Mercado Livre (MELI34) coloca Ozempic no carrinho, mas Brasil fecha a porta
A febre dos remédios para emagrecimento chegou ao marketplace. O Mercado Livre (MELI34) passou a contar, no México, com uma loja oficial da Novo Nordisk para venda de medicamentos à base de semaglutida, como Ozempic, Wegovy e Rybelsus, segundo análise da XP. No Brasil, porém, a chance de um modelo parecido sair do papel ainda esbarra em uma barreira regulatória pesada.
O relatório, assinado por Danniela Eiger, Pedro Caravina e Laryssa Sumer, aponta que a iniciativa no México posiciona a própria fabricante como um canal digital dentro do marketplace. A venda exige receita médica, enquanto o Mercado Livre dá suporte logístico por meio do Mercado Envios e de seus centros de distribuição. A última milha, por sua vez, fica a cargo de operadores farmacêuticos licenciados.
Mercado Livre avança na saúde
Na avaliação da XP, o movimento é estratégico para o Mercado Livre. Os medicamentos GLP-1, categoria que inclui a semaglutida, têm tíquete elevado e uso recorrente, características que se encaixam bem na dinâmica de marketplace.
Além disso, a entrada da Novo Nordisk na plataforma mexicana reforça a construção da vertical de saúde do MELI, uma frente que pode ampliar a recorrência de compras e fortalecer o ecossistema da companhia.
Outro ponto relevante é a proteção contra falsificação. A loja oficial está incluída no Programa de Proteção de Marcas do Mercado Livre, medida que ajuda a reduzir riscos ligados a produtos falsificados ou desviados, tema sensível em medicamentos de alta demanda.
Por que o Brasil ainda trava esse modelo
A XP destaca que a regulação mexicana é mais permissiva. Pela Ley General de Salud, a venda online de medicamentos com prescrição é permitida desde que o vendedor tenha licença sanitária e conte com farmacêutico responsável para validar as receitas antes da entrega.

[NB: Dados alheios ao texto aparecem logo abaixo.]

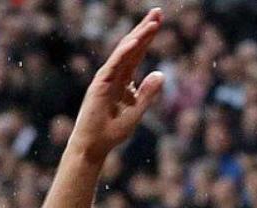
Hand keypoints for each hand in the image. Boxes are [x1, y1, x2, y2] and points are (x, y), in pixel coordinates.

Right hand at [70, 9, 164, 161]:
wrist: (95, 145)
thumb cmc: (113, 131)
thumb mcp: (137, 112)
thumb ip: (148, 93)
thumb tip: (161, 73)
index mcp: (124, 80)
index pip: (138, 53)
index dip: (148, 37)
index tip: (159, 22)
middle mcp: (115, 75)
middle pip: (132, 47)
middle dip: (145, 29)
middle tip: (159, 12)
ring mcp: (106, 78)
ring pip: (124, 52)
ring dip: (139, 36)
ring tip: (153, 22)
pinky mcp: (100, 85)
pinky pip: (114, 65)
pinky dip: (125, 52)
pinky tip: (136, 41)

No Brasil, a lógica é diferente. A RDC 44/2009 limita a venda online à extensão digital de uma farmácia licenciada e restringe marketplaces de atuarem como vendedores. Além disso, medicamentos GLP-1 enfrentam uma camada regulatória adicional por serem substâncias controladas.
Mesmo com a Lei 15.354/2026, que permitiu a terceirização de logística e entrega por farmácias, a XP avalia que a regra central não mudou. Ou seja, fabricantes continuam sem poder vender diretamente ao consumidor, e a comercialização de medicamentos segue restrita a farmácias licenciadas.
Farmácias brasileiras têm pouco impacto agora
Para as farmácias brasileiras, o impacto de curto prazo é limitado. A XP avalia que o modelo mexicano funciona como uma prévia do que poderia acontecer caso o Brasil flexibilizasse suas regras, mas esse debate tende a ser longo e enfrentar forte resistência dos players farmacêuticos.
O Mercado Livre (MELI34) já opera o MELI Farma no Brasil por meio de uma farmácia licenciada em São Paulo, mas com sortimento ainda limitado, focado em produtos de higiene, beleza e medicamentos isentos de prescrição. Como resumem os analistas da XP, “a principal questão continua sendo a replicabilidade no Brasil, onde o arcabouço regulatório atual restringe materialmente tal modelo”.